__Exercise goal__.
What's needed is a word-for-word retyping of the entries below, pictures omitted.

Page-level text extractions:
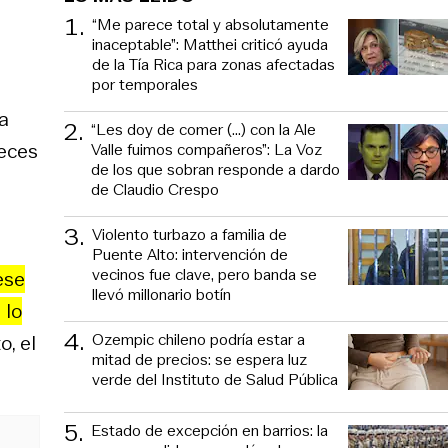
1
.
“Me parece total y absolutamente
inaceptable”: Matthei criticó ayuda
de la Tía Rica para zonas afectadas
por temporales
ra
2
.
“Les doy de comer (...) con la Ale
ueces
Valle fuimos compañeros”: La Voz
de los que sobran responde a dardo
de Claudio Crespo
3
.
Violento turbazo a familia de
Puente Alto: intervención de
vecinos fue clave, pero banda se
ese
llevó millonario botín
 lo
4
.
Ozempic chileno podría estar a
o, el
mitad de precios: se espera luz
verde del Instituto de Salud Pública
5
.
Estado de excepción en barrios: la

__Response__.
1
.
“Me parece total y absolutamente
inaceptable”: Matthei criticó ayuda
de la Tía Rica para zonas afectadas
por temporales
ra
2
.
“Les doy de comer (...) con la Ale
ueces
Valle fuimos compañeros”: La Voz
de los que sobran responde a dardo
de Claudio Crespo
3
.
Violento turbazo a familia de
Puente Alto: intervención de
vecinos fue clave, pero banda se
ese
llevó millonario botín
 lo
4
.
Ozempic chileno podría estar a
o, el
mitad de precios: se espera luz
verde del Instituto de Salud Pública
5
.
Estado de excepción en barrios: la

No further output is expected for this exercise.